Se existe um elemento, uma marca ou uma característica suficientemente abrangente que permita delimitar, ou pelo menos encetar um entendimento mais vasto e articulado do trabalho de Carla Filipe, terá que ser, sem dúvida, uma certa noção de idiossincrasia. No entanto, problematizar uma prática artística tão complexa, rica e multifacetada a partir de uma noção aparentemente tão simples pode apresentar-se como um exercício redutor, algures entre uma simplificação abusadora ou um mero acto de ilustração do conceito. Assim, mais do que vincular (conformar) o trabalho de Filipe a uma dimensão meramente idiossincrática, pretendemos realizar o exercício inverso, isto é, a partir do seu corpo de trabalho, e de Arquivo Surdo-Mudo, o projecto que agora se apresenta, tentar esboçar um conjunto de elementos que possam constituir (e delimitar) um modo de operar fundamentalmente idiossincrático. Dito de outro modo, acreditamos que não só é possível como relevante definir, a partir da obra de Filipe, um conjunto de “regras” que  enformam a idiossincrasia enquanto categoria apta a problematizar a prática artística contemporânea.

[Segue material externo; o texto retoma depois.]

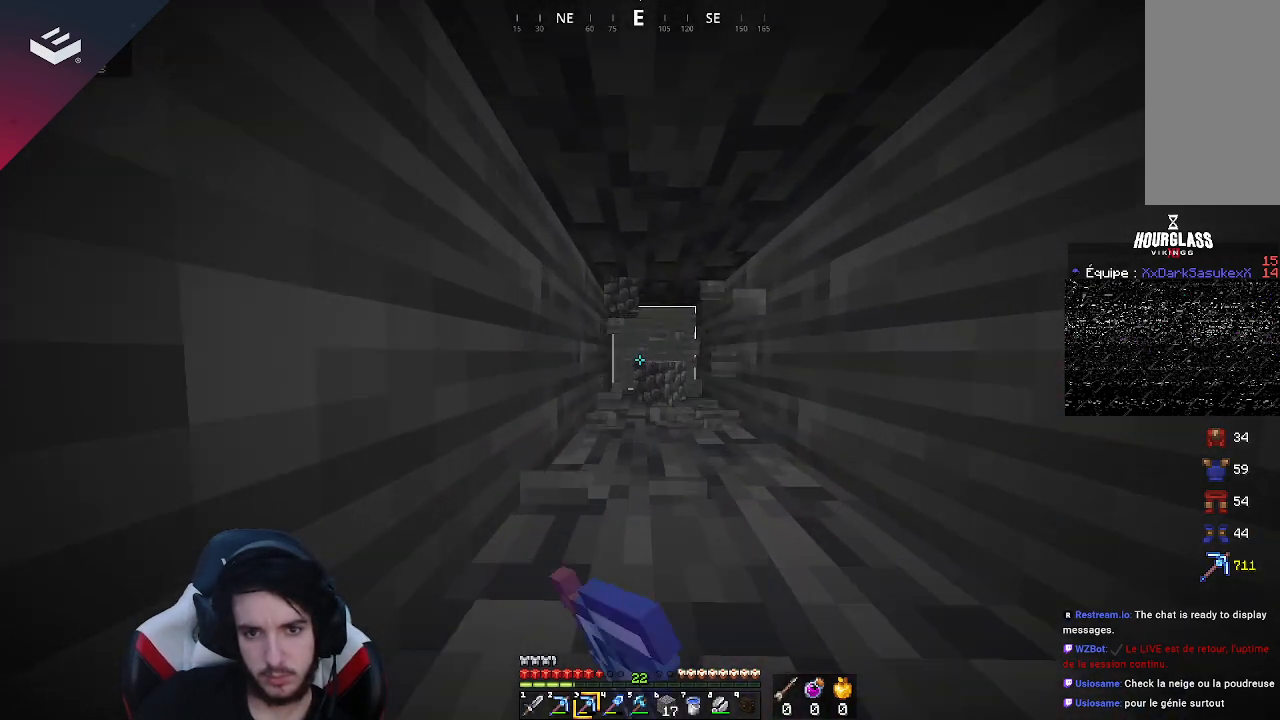
{"keys": ["w"], "mouse": ["left"], "events": []}
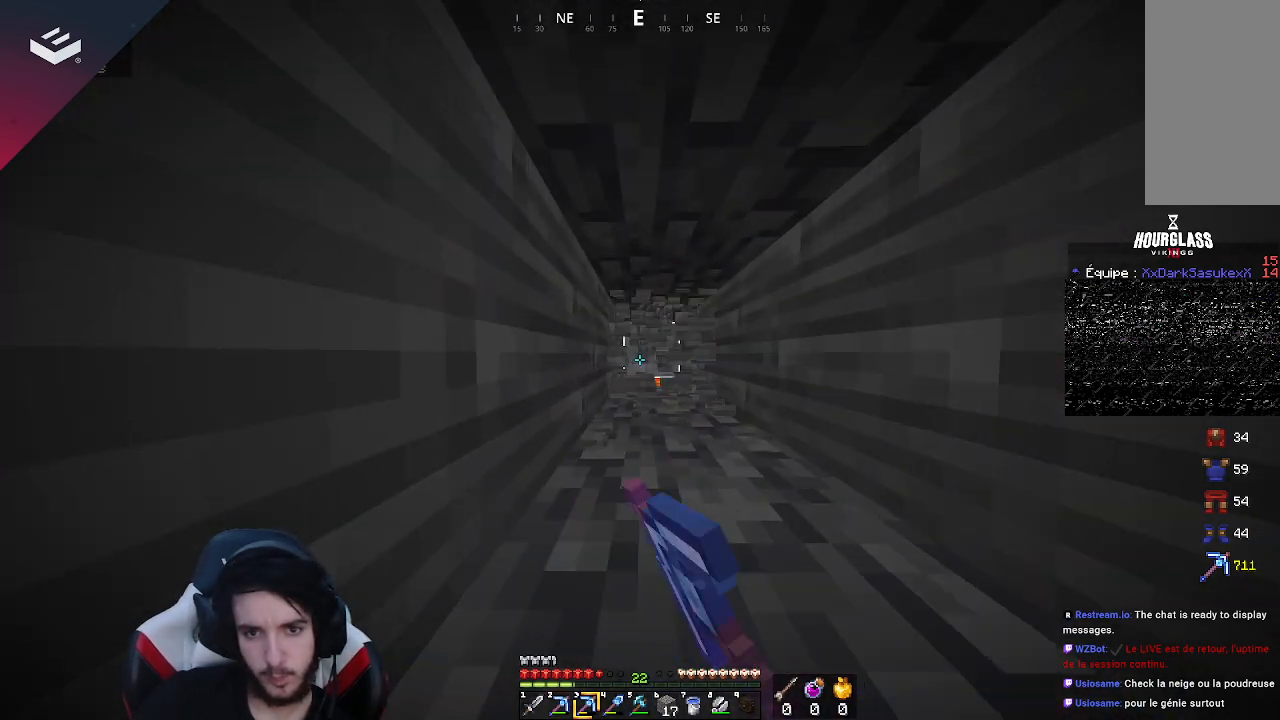
{"keys": [], "mouse": ["left"], "events": [[433, "w", "up"]]}
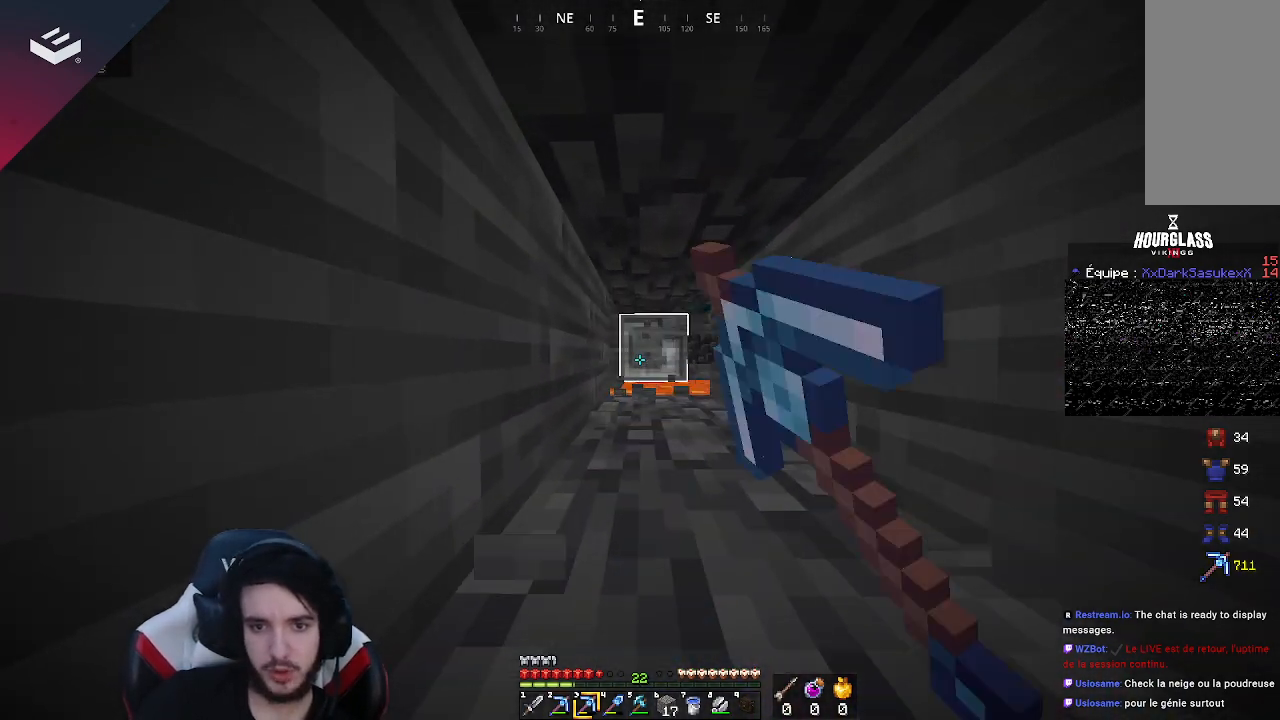
{"keys": ["w"], "mouse": ["left"], "events": [[33, "w", "down"]]}
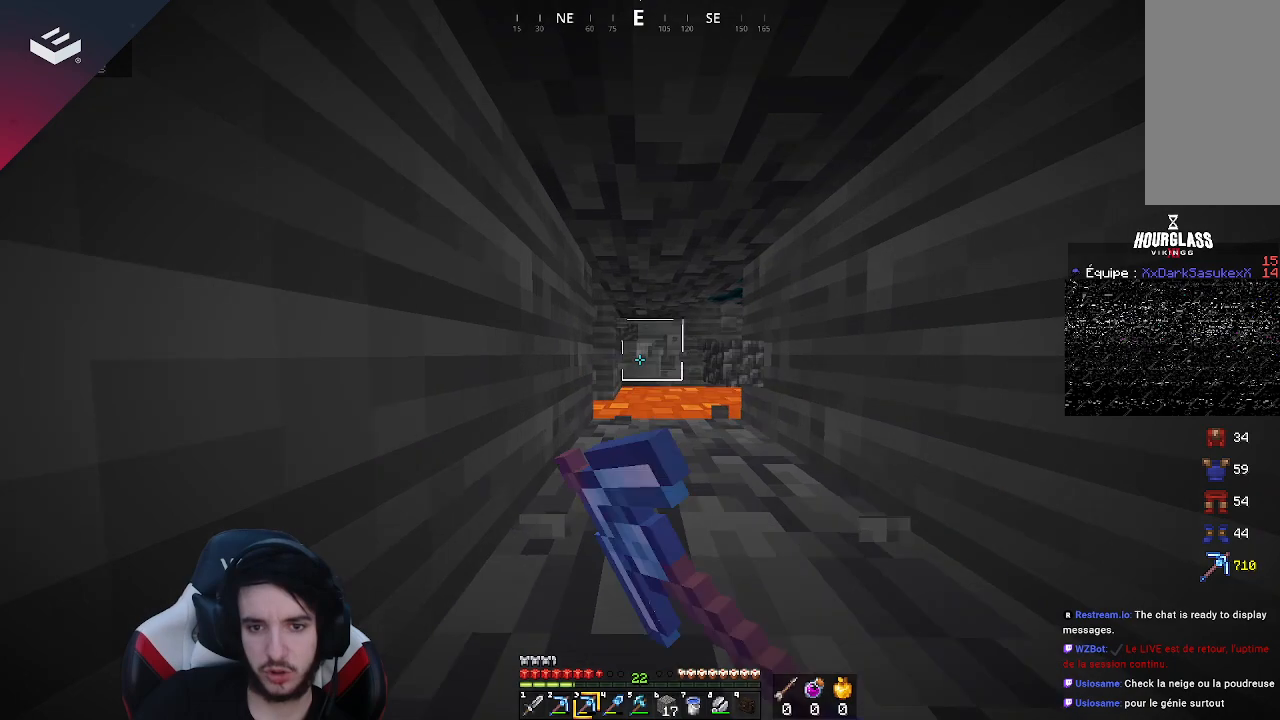
{"keys": [], "mouse": ["left"], "events": [[500, "w", "up"]]}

O primado da autobiografia

O trabalho de Carla Filipe tende a convocar um universo simultaneamente específico e único. Esse universo parte sempre de elementos autobiográficos ou de vivências diárias, recolhidas de uma forma diarística, e que operam como o local psicológico, o ponto de vista, a partir do qual a artista entende e se relaciona com o mundo que a rodeia. Tal postura é mais intuitiva que racional, mais especulativa que sistematizadora e, nas palavras da própria artista, porque é de autobiografia que se trata, “é impossível (…) sintetizar todo o meu processo a conceitos contemporâneos”. Assim, esta impossibilidade (ou irrelevância) declarada de conformar um corpo de trabalho, e o processo que está na sua origem, a uma estrutura sistemática e articulada de pensamento configura a centralidade e a irredutibilidade da subjectividade biográfica que se encontram no cerne do projecto de Filipe. Não será, portanto, de estranhar que na génese de Arquivo Surdo-Mudo esteja o universo fantasmagórico e sedutor da experiência do Comunismo em Portugal durante a sua infância nos anos oitenta. Se, por um lado, o Comunismo era percebido pela jovem Carla Filipe como algo extremamente assustador, o resultado de expressões populares negativas (a mais conhecida sendo “os comunistas comem crianças ao pequeno-almoço”), a ameaça de uma Guerra Civil semelhante à espanhola e a tentativa da sua família negar, perante a comunidade, a militância de um tio, por outro era também terrivelmente apelativo, já que amigas suas, filhas de ex-combatentes do Ultramar, lhe transmitiam uma visão do Comunismo alegre e feliz, com a promessa de uma vida moderna e colectiva na qual a Festa do Avante simbolizava o momento de celebração desse novo estilo de vida. É, então, a partir da sua própria percepção do que era o “Leste”, antes da queda do Muro de Berlim, que Filipe parte para o projecto que expõe em Praga, subjectivando e descentrando geograficamente uma versão muito particular (e sua) do que se tornou conhecido como pós-socialismo.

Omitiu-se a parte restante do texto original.